[Stored records]
>>>

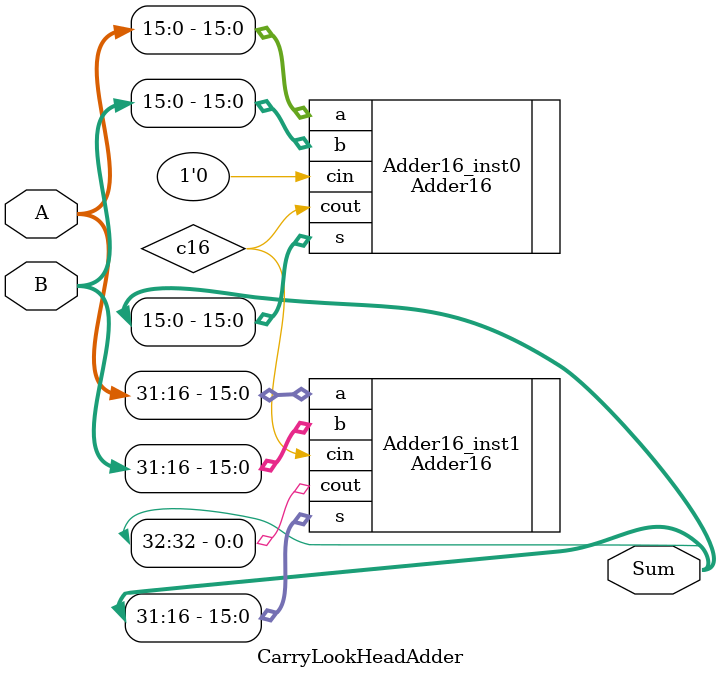
<source format=v>
`timescale 1ns / 1ps


module CarryLookHeadAdder(
    input [31:0]A,
    input [31:0]B,
    output [32:0]Sum
    );

    // 声明内部信号
    wire c16;

    // 16位超前进位加法器实例
    Adder16  Adder16_inst0 (
        .a(A[15:0]),
        .b(B[15:0]),
        .cin(1'b0),
        .s(Sum[15:0]),
        .cout(c16)
    );
    Adder16  Adder16_inst1 (
        .a(A[31:16]),
        .b(B[31:16]),
        .cin(c16),
        .s(Sum[31:16]),
        .cout(Sum[32])
    );

endmodule

</source>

<<<

**ACTIVITY**
Although the records contain pictures, the output must hold only their exact wording.

**ANSWER FOR THIS EXERCISE**
<source format=v>
`timescale 1ns / 1ps


module CarryLookHeadAdder(
    input [31:0]A,
    input [31:0]B,
    output [32:0]Sum
    );

    // 声明内部信号
    wire c16;

    // 16位超前进位加法器实例
    Adder16  Adder16_inst0 (
        .a(A[15:0]),
        .b(B[15:0]),
        .cin(1'b0),
        .s(Sum[15:0]),
        .cout(c16)
    );
    Adder16  Adder16_inst1 (
        .a(A[31:16]),
        .b(B[31:16]),
        .cin(c16),
        .s(Sum[31:16]),
        .cout(Sum[32])
    );

endmodule

</source>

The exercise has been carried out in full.